Tisha Pate, member of MADD, holds up a photo of her daughter who was killed a month before her 21st birthday by a drunk driver.
Alabama ranks fifth nationally for the number of teens killed driving each year, and if the drivers or passengers involved aren’t killed, they can suffer serious injuries that last a lifetime. To help educate their young drivers, Oak Mountain High School held a teen driving summit, UR KEYS 2 DRV, for its students on April 4, during which they heard from Tisha Pate and Alabama State Trooper Officer Chuck Daniel.
Pate is a mother involved in Mothers Against Drunk Driving, or MADD. In 2012, she and her daughter were involved in a car accident that resulted in her daughter’s death. It was one month before her daughter's 21st birthday, and the driver that caused the accident was three times over the legal limit of blood alcohol content. He was an alcoholic, ran a stop sign and t-boned their car.
She told her daughter's story, showed photos and memories, and then spoke of the accident, how she stayed with her daughter in the road after the accident until officers made her leave to get her own injuries treated. Because of the accident and the trauma it caused, Pate now suffers from PTSD and anxiety.

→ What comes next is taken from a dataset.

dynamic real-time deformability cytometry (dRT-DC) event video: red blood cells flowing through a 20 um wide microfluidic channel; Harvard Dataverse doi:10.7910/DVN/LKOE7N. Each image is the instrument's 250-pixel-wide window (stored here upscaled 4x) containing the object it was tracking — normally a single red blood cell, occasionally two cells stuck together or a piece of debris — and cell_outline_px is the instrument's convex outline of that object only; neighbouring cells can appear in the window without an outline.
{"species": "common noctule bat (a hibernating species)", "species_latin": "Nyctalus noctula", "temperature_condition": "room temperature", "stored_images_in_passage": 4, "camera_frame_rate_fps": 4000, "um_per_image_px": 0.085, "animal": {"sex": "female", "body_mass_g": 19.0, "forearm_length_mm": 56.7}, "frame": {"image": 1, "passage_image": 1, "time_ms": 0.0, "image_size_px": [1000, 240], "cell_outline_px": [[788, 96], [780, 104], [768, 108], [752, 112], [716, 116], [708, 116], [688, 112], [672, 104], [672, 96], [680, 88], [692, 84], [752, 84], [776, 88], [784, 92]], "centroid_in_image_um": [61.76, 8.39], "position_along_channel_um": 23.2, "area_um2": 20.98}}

“My life, it will never be the same,” she said.
She also mentioned that her daughter had recently given birth to a little girl, who will now grow up without knowing her mother.
“Not only did I lose my daughter, but her daughter lost her mother," she said. "Now she calls me 'Mom.' I wanted to be 'Nana.'"
The driver who caused the accident was later convicted of assault with a deadly weapon and murder, which resulted in a 26-year prison sentence.
Pate pleaded with students to be aware of their physical and mental state before driving and to also be sure if they are a passenger in a car, that their driver is also sober.
“If I could save one life, one of your lives … I don’t want another parent to go through what I went through,” she said. “Just don’t get behind the wheel drunk.”
Daniel followed the story of Pate’s daughter by showing a video of car wrecks that involved distracted or impaired driving. Many of the photos showed accidents he had responded to, and many of them resulted in fatalities.
“When I gotta go into a home and tell a mother [her child is gone], and hear her scream their name … that’s tough on me,” Daniel said.
He said one of the common denominators for the accidents that he showed the students was young drivers, and he urged the students to take care and pay attention when they are driving, not play on their cell phones or drive under the influence.
“I’m hoping today, this day, to have a lasting impression on you … We talked a lot about driving while impaired,” he said. “Never. That’s the word you need to remember.”